Я часами могу рассказывать такие истории… но сейчас рассказываю вам свою, и она еще не закончилась.

* * *

Обрезать тополя, кормить свиней, управлять комбайном, разгребать снег, поливать кукурузу, а по ночам прятаться от всего этого в сочинении стихотворений.

Изо дня в день, покорившись судьбе.

До 2016-го в моем унылом существовании почти ничего не менялось.

Мне исполнилось тридцать.

Собаке – двадцать.

Никто не поставил бы и лиры, что она проживет еще долго, и говорить нечего. Надо было ее видеть: она стала похожа на привидение из древних сказаний – неприкаянную душу, обреченную день и ночь скитаться по задворкам в ожидании упокоения, в надежде, что кто-нибудь из живущих исправит эту несправедливость, и она, наконец, обретет вечный покой, который давно заслужила.

Ребра торчали, глаза помутнели от катаракты; нос потрескался, а из-за чесотки и постоянного нахождения на улице у нее выпала почти вся шерсть; но она не переставала вилять хвостом, завидев меня, и лизать мне руки каждый раз, когда я приносил ей горбушку хлеба или кость. Цепь была на прежнем месте, все та же – проклятая, ржавая, – и на шее у Собаки от нее пролегла борозда. Наверное, со стороны мы выглядели нелепо: тощая, как скелет, Собака, и жирный парень, которому светит инсульт.

Отец посинел от вина, но не бросил заниматься любимыми делами: напиваться, работать на земле, отвешивать пинки Собаке и превращать нашу жизнь в ад.
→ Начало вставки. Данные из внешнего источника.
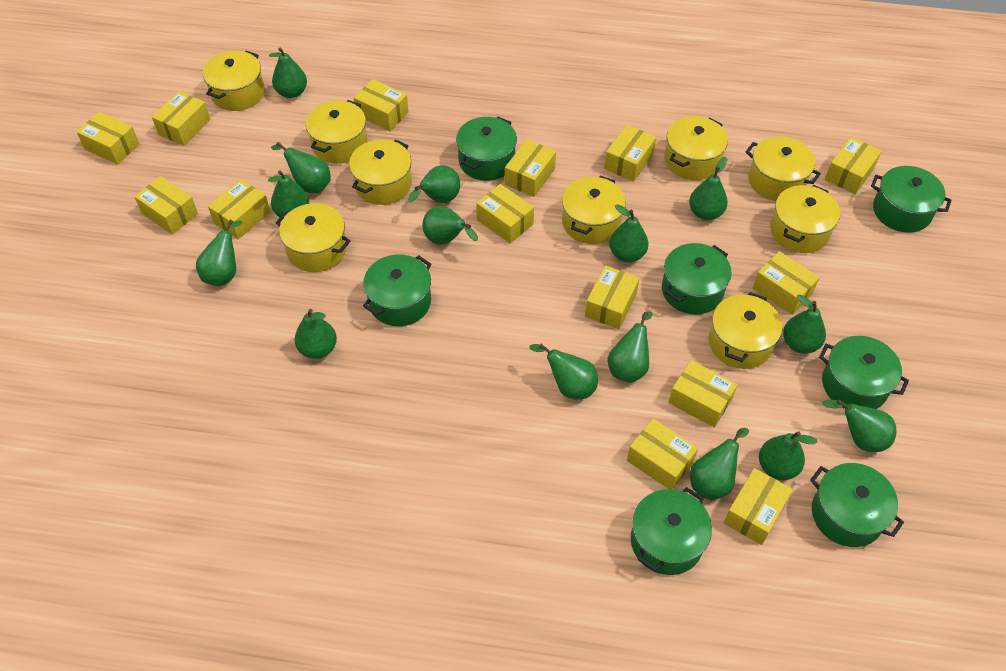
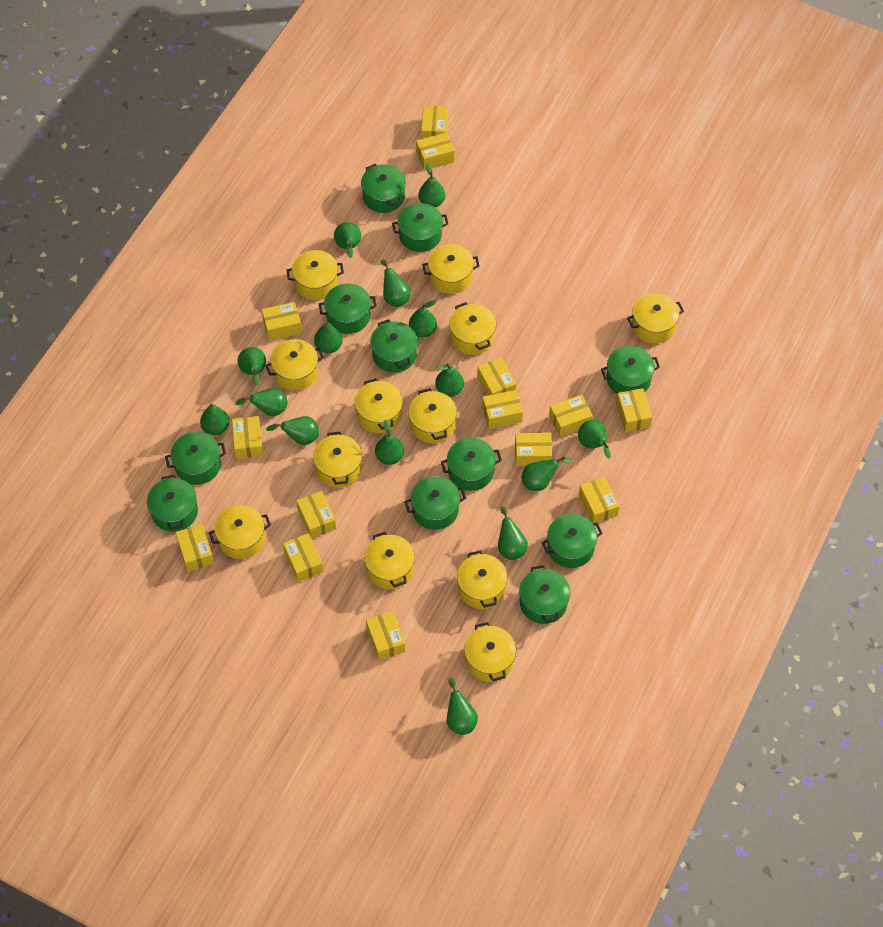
green pot: [363,254,432,326] [456,117,517,181] [631,487,712,575] [662,243,732,315] [810,463,904,547] [819,336,909,409] [871,166,952,233] = 7 -> [147,475,198,532] [165,432,226,485] [319,283,377,334] [361,163,406,213] [370,319,418,373] [392,203,448,252] [405,476,466,530] [441,438,502,491] [519,565,570,624] [542,514,603,568] [601,346,660,394] = 11
yellow pot: [203,51,265,111] [276,203,350,272] [306,100,367,164] [349,139,412,205] [562,176,626,244] [664,116,728,180] [709,292,782,369] [746,136,821,201] [770,185,840,253] = 9 -> [209,505,271,559] [265,339,324,391] [287,250,344,300] [313,432,362,488] [355,378,403,433] [364,532,415,589] [408,388,457,443] [422,244,480,294] [449,302,496,355] [457,551,508,609] [464,622,516,682] [627,293,684,344] = 12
Как я уже говорил, забегая вперед, моя мать не сдавалась, но в тот год зимой болезнь одолела ее организм, вынудив большую часть времени проводить в постели; я приносил ей лекарства и еду в комнату, давал обезболивающие, но не мог заставить себя взглянуть на ее лицо в наростах опухоли, которая захватила уже половину головы и добрую половину души. Она смотрела на меня правым глазом, до которого карцинома пока еще не добралась, и бормотала, что я хороший сын, а я отвечал, что она хорошая мать, хоть это и была неправда.

Одним январским утром боль стала невыносимой, и я дал ей двойную дозу морфия; заметив, что в коробке с лекарствами больше нет ампул, взял выписанный врачом рецепт, влез на велосипед и поехал в аптеку.

Сидевшая на цепи Собака забила хвостом, как бешеная, и проводила меня каким-то тревожным странным лаем, похожим на пронзительный зловещий хохот. Я остановился на секунду, чтобы погладить ее и дать полизать руки, а потом выехал со двора, чувствуя, как колышется свисающий живот. На виа Портаза, узкой заасфальтированной дороге, которая вела к центру деревни, я вдруг подумал, что мама, наверное, скоро умрет.